If you're still undecided, ask yourself how many drinks you actually make per session and how much you enjoy — or tolerate — research and small upgrades. Multiple drinks and zero interest in tinkering points toward the Specialita. One drink at a time and a willingness to spend a bit more effort points toward the DF64.

Frequently asked questions

Is the Specialita's grind quality actually better than the DF64's, or just its finish?

Mostly finish and daily-use polish — the DF64's stock 64mm flat burrs are genuinely competitive on raw particle consistency, especially once upgraded.

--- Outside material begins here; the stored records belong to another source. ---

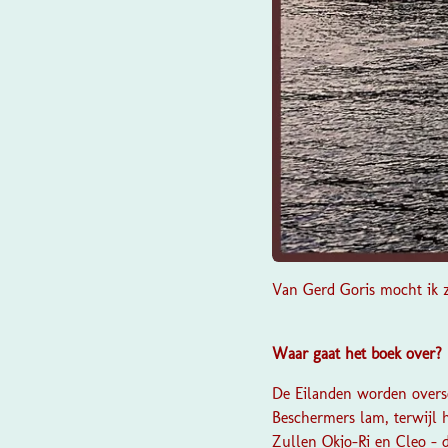
Van
Gerd Goris
mocht ik z
Waar gaat het boek over?
De Eilanden worden oversc
Beschermers lam, terwijl 
Zullen Okjo-Ri en Cleo – 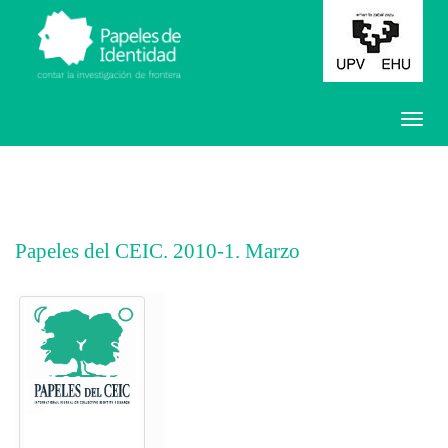
Papeles del CEIC. 2010-1. Marzo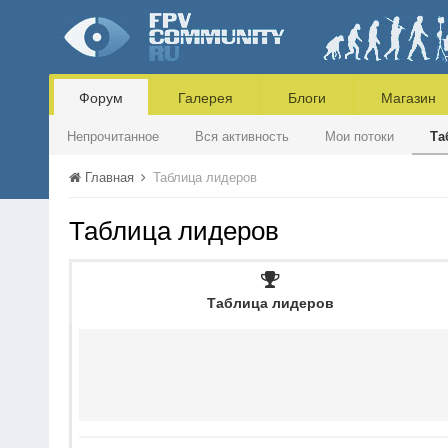
Форум
Галерея
Блоги
Магазин
Непрочитанное
Вся активность
Мои потоки
Та
Главная
Таблица лидеров
Таблица лидеров
Таблица лидеров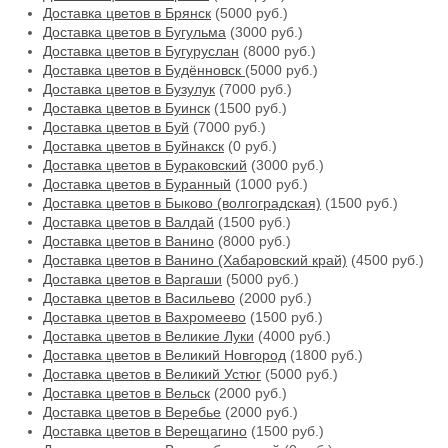
Доставка цветов в Брянск
(5000 руб.)
Доставка цветов в Бугульма
(3000 руб.)
Доставка цветов в Бугуруслан
(8000 руб.)
Доставка цветов в Будённовск
(5000 руб.)
Доставка цветов в Бузулук
(7000 руб.)
Доставка цветов в Буинск
(1500 руб.)
Доставка цветов в Буй
(7000 руб.)
Доставка цветов в Буйнакск
(0 руб.)
Доставка цветов в Бураковский
(3000 руб.)
Доставка цветов в Буранный
(1000 руб.)
Доставка цветов в Быково (волгоградская)
(1500 руб.)
Доставка цветов в Валдай
(1500 руб.)
Доставка цветов в Ванино
(8000 руб.)
Доставка цветов в Ванино (Хабаровский край)
(4500 руб.)
Доставка цветов в Варгаши
(5000 руб.)
Доставка цветов в Васильево
(2000 руб.)
Доставка цветов в Вахромеево
(1500 руб.)
Доставка цветов в Великие Луки
(4000 руб.)
Доставка цветов в Великий Новгород
(1800 руб.)
Доставка цветов в Великий Устюг
(5000 руб.)
Доставка цветов в Вельск
(2000 руб.)
Доставка цветов в Веребье
(2000 руб.)
Доставка цветов в Верещагино
(1500 руб.)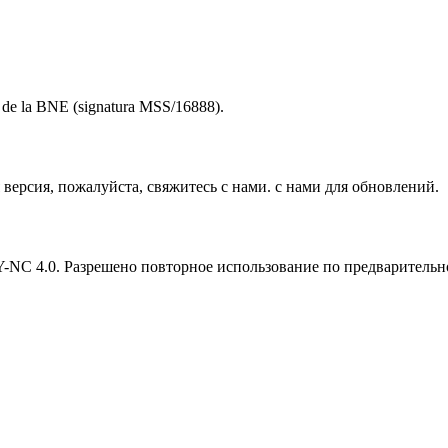
to de la BNE (signatura MSS/16888).
версия, пожалуйста, свяжитесь с нами. с нами для обновлений.
Y-NC 4.0. Разрешено повторное использование по предварительн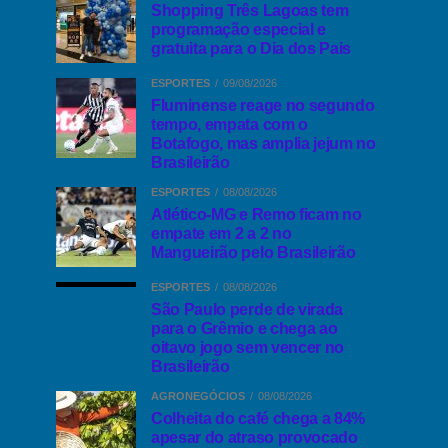
Shopping Três Lagoas tem
programação especial e
gratuita para o Dia dos Pais
ESPORTES
09/08/2026
Fluminense reage no segundo
tempo, empata com o
Botafogo, mas amplia jejum no
Brasileirão
ESPORTES
08/08/2026
Atlético-MG e Remo ficam no
empate em 2 a 2 no
Mangueirão pelo Brasileirão
ESPORTES
08/08/2026
São Paulo perde de virada
para o Grêmio e chega ao
oitavo jogo sem vencer no
Brasileirão
AGRONEGÓCIOS
08/08/2026
Colheita do café chega a 84%
apesar do atraso provocado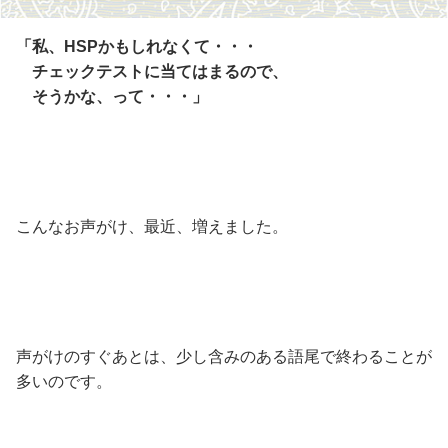
「私、HSPかもしれなくて・・・
チェックテストに当てはまるので、
そうかな、って・・・」
こんなお声がけ、最近、増えました。
声がけのすぐあとは、少し含みのある語尾で終わることが
多いのです。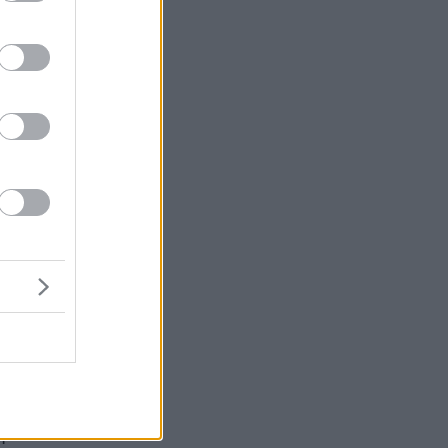
es
ύς
ί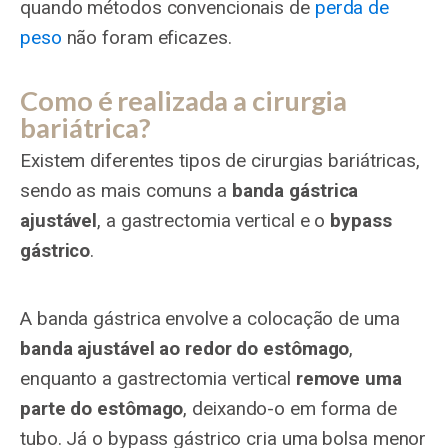
quando métodos convencionais de
perda de
peso
não foram eficazes.
Como é realizada a cirurgia
bariátrica?
Existem diferentes tipos de cirurgias bariátricas,
sendo as mais comuns a
banda gástrica
ajustável
, a gastrectomia vertical e o
bypass
gástrico
.
A banda gástrica envolve a colocação de uma
banda ajustável ao redor do estômago
,
enquanto a gastrectomia vertical
remove uma
parte do estômago
, deixando-o em forma de
tubo. Já o bypass gástrico cria uma bolsa menor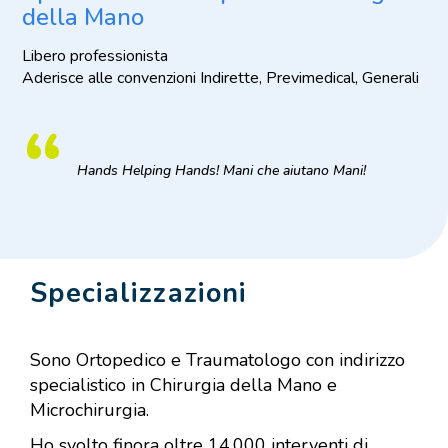
della Mano
Libero professionista
Aderisce alle convenzioni Indirette, Previmedical, Generali
“
Hands Helping Hands! Mani che aiutano Mani!
Specializzazioni
Sono Ortopedico e Traumatologo con indirizzo
specialistico in Chirurgia della Mano e
Microchirurgia.
Ho svolto finora oltre 14.000 interventi di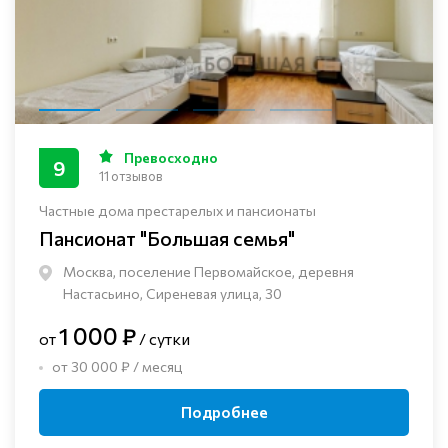
Превосходно
9
11 отзывов
Частные дома престарелых и пансионаты
Пансионат "Большая семья"
Москва, поселение Первомайское, деревня
Настасьино, Сиреневая улица, 30
1 000 ₽
от
/ сутки
от 30 000 ₽ / месяц
Подробнее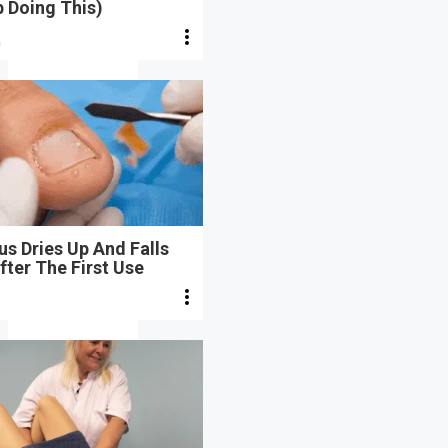
 Doing This)
n
s Dries Up And Falls
fter The First Use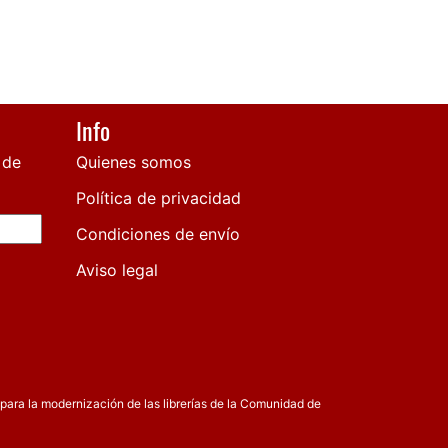
Info
 de
Quienes somos
Política de privacidad
Condiciones de envío
Aviso legal
para la modernización de las librerías de la Comunidad de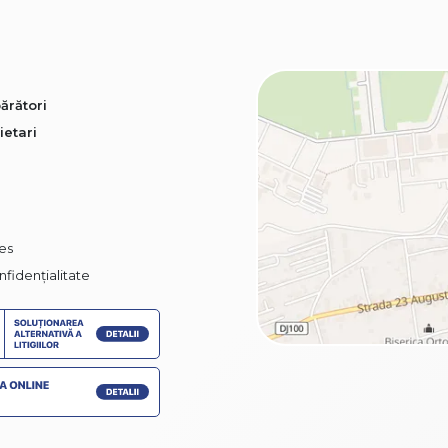
ărători
ietari
ies
nfidențialitate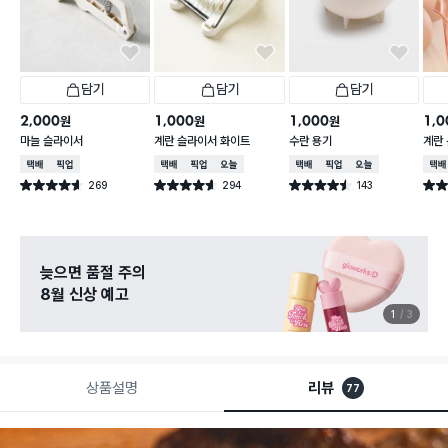
담기
담기
담기
2,000
1,000
1,000
1,0
원
원
원
마늘 슬라이서
계란 슬라이서 화이트
수란 용기
계란
택배배송
매장픽업
택배배송
매장픽업
오늘배송
택배배송
매장픽업
오늘배송
택배
269
294
143
별점 4.6점
별점 4.6점
별점 4.5점
별점 
건 작성
건 작성
건 작성
늦으면 품절 주의
8월 신상 예고
1
3
상품설명
리뷰
77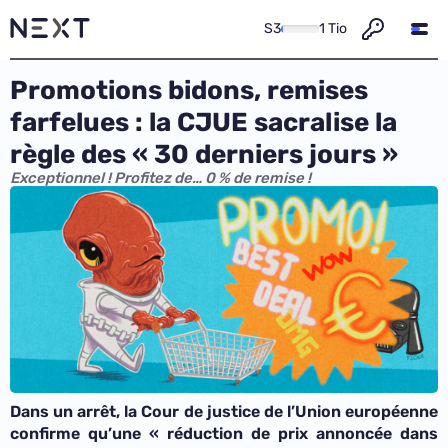
S3
1 Tio
Promotions bidons, remises
farfelues : la CJUE sacralise la
règle des « 30 derniers jours »
Exceptionnel ! Profitez de… 0 % de remise !
Dans un arrêt, la Cour de justice de l’Union européenne
confirme qu’une «
réduction de prix annoncée dans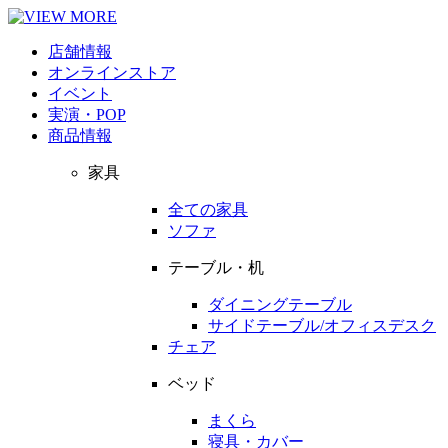
店舗情報
オンラインストア
イベント
実演・POP
商品情報
家具
全ての家具
ソファ
テーブル・机
ダイニングテーブル
サイドテーブル/オフィスデスク
チェア
ベッド
まくら
寝具・カバー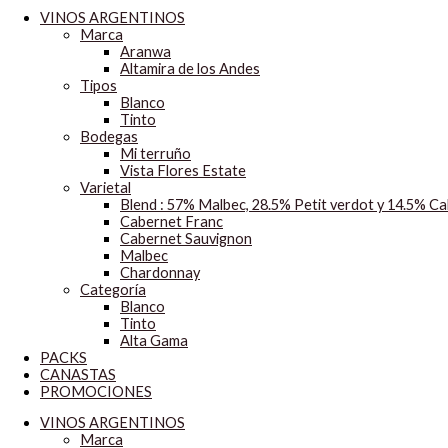
VINOS ARGENTINOS
Marca
Aranwa
Altamira de los Andes
Tipos
Blanco
Tinto
Bodegas
Mi terruño
Vista Flores Estate
Varietal
Blend : 57% Malbec, 28.5% Petit verdot y 14.5% C
Cabernet Franc
Cabernet Sauvignon
Malbec
Chardonnay
Categoría
Blanco
Tinto
Alta Gama
PACKS
CANASTAS
PROMOCIONES
VINOS ARGENTINOS
Marca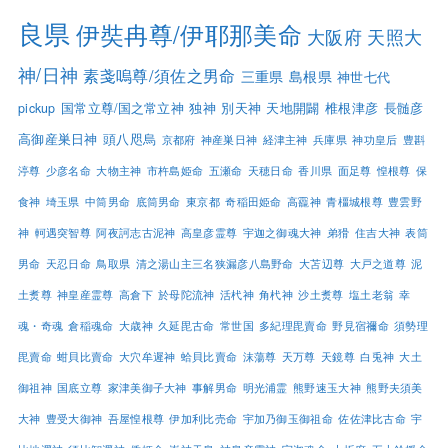
良県
伊奘冉尊/伊耶那美命
大阪府
天照大
神/日神
素戔嗚尊/須佐之男命
三重県
島根県
神世七代
pickup
国常立尊/国之常立神
独神
別天神
天地開闢
椎根津彦
長髄彦
高御産巣日神
頭八咫烏
京都府
神産巣日神
経津主神
兵庫県
神功皇后
豊斟
渟尊
少彦名命
大物主神
市杵島姫命
五瀬命
天穂日命
香川県
面足尊
惶根尊
保
食神
埼玉県
中筒男命
底筒男命
東京都
奇稲田姫命
高龗神
青橿城根尊
豊雲野
神
軻遇突智尊
阿夜訶志古泥神
高皇彦霊尊
宇迦之御魂大神
弟猾
住吉大神
表筒
男命
天忍日命
鳥取県
清之湯山主三名狭漏彦八島野命
大苫辺尊
大戸之道尊
泥
土煑尊
神皇産霊尊
高倉下
於母陀流神
活杙神
角杙神
沙土煑尊
塩土老翁
幸
魂・奇魂
倉稲魂命
大歳神
久延毘古命
常世国
多紀理毘賣命
野見宿禰命
須勢理
毘賣命
蚶貝比賣命
大穴牟遲神
蛤貝比賣命
沫蕩尊
天万尊
天鏡尊
白兎神
大土
御祖神
国底立尊
家津美御子大神
事解男命
明光浦霊
熊野速玉大神
熊野夫須美
大神
豊受大御神
吾屋惶根尊
伊加利比売命
宇加乃御玉御祖命
佐佐津比古命
宇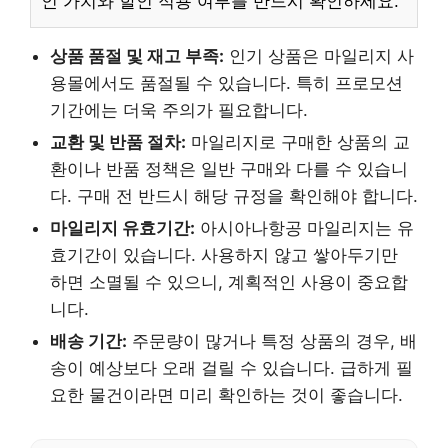
인 가치와 할인 적용 여부를 반드시 확인하세요.
상품 품절 및 재고 부족:
인기 상품은 마일리지 사
용몰에서도 품절될 수 있습니다. 특히 프로모션
기간에는 더욱 주의가 필요합니다.
교환 및 반품 절차:
마일리지로 구매한 상품의 교
환이나 반품 정책은 일반 구매와 다를 수 있습니
다. 구매 전 반드시 해당 규정을 확인해야 합니다.
마일리지 유효기간:
아시아나항공 마일리지는 유
효기간이 있습니다. 사용하지 않고 쌓아두기만
하면 소멸될 수 있으니, 계획적인 사용이 중요합
니다.
배송 기간:
주문량이 많거나 특정 상품의 경우, 배
송이 예상보다 오래 걸릴 수 있습니다. 급하게 필
요한 물건이라면 미리 확인하는 것이 좋습니다.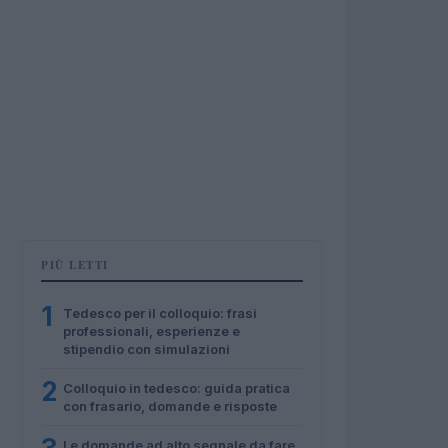
PIÙ LETTI
1
Tedesco per il colloquio: frasi
professionali, esperienze e
stipendio con simulazioni
2
Colloquio in tedesco: guida pratica
con frasario, domande e risposte
Le domande ad alto segnale da fare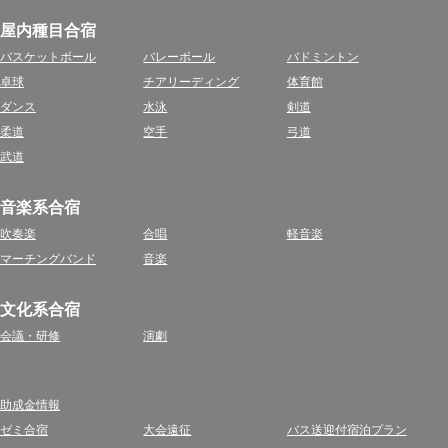
屋内種目合宿
バスケットボール
バレーボール
バドミントン
卓球
チアリーディング
体育館
ダンス
水泳
剣道
柔道
空手
弓道
武道
音楽系合宿
吹奏楽
合唱
軽音楽
マーチングバンド
音楽
文化系合宿
会議・研修
演劇
助成金情報
ゼミ合宿
大会遠征
バス送迎付宿泊プラン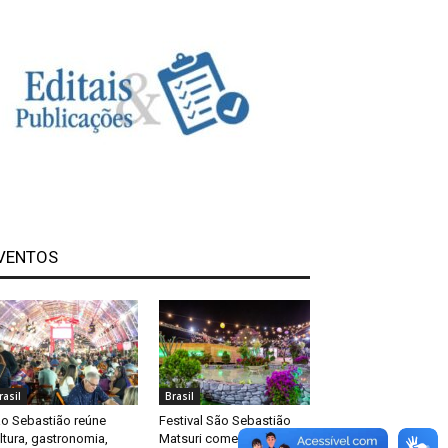
VENTOS
rasil
Brasil
o Sebastião reúne
Festival São Sebastião
ltura, gastronomia,
Matsuri começa nesta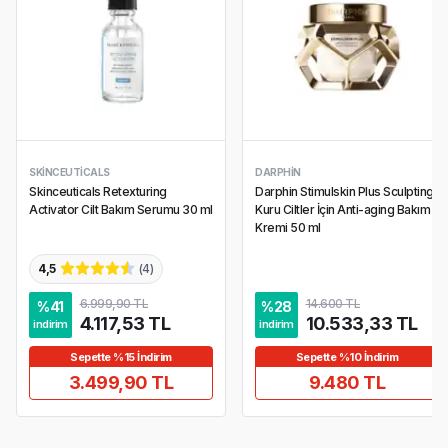
SKINCEUTICALS
DARPHIN
Skinceuticals Retexturing
Darphin Stimulskin Plus Sculpting
Activator Cilt Bakım Serumu 30 ml
Kuru Ciltler İçin Anti-aging Bakım
Kremi 50 ml
4,5
(
4
)
6.999,90 TL
14.600 TL
%
41
%
28
4.117,53 TL
10.533,33 TL
indirim
indirim
Sepette %15 İndirim
Sepette %10 İndirim
3.499,90 TL
9.480 TL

The Specialita's edge is in dosing speed, anti-clumping vibration, and a more repeatable daily routine, not a dramatically better grind ceiling.

Which has lower retention?

Neither is a clean win here — the DF64's single-dose design with an aftermarket bellows typically edges out the hopper-fed Specialita, though the Specialita's anti-clumping vibration reduces static-related mess in its own way.

Is the DF64's upgrade path worth the extra research and cost?

For enthusiasts who enjoy tinkering, yes — the aftermarket burr and accessory ecosystem around the DF64 lets a budget grinder approach or match pricier competitors. If you'd rather not research anything, the Specialita's finished, hopper-fed design asks nothing extra of you.

Which is the better long-term investment?

Depends what you're optimizing for. The Specialita's 2-year warranty and Eureka's commercial-grinder pedigree suggest strong long-term reliability out of the box. The DF64's value comes from how cheaply and effectively it can be upgraded over time, which is its own kind of long-term investment.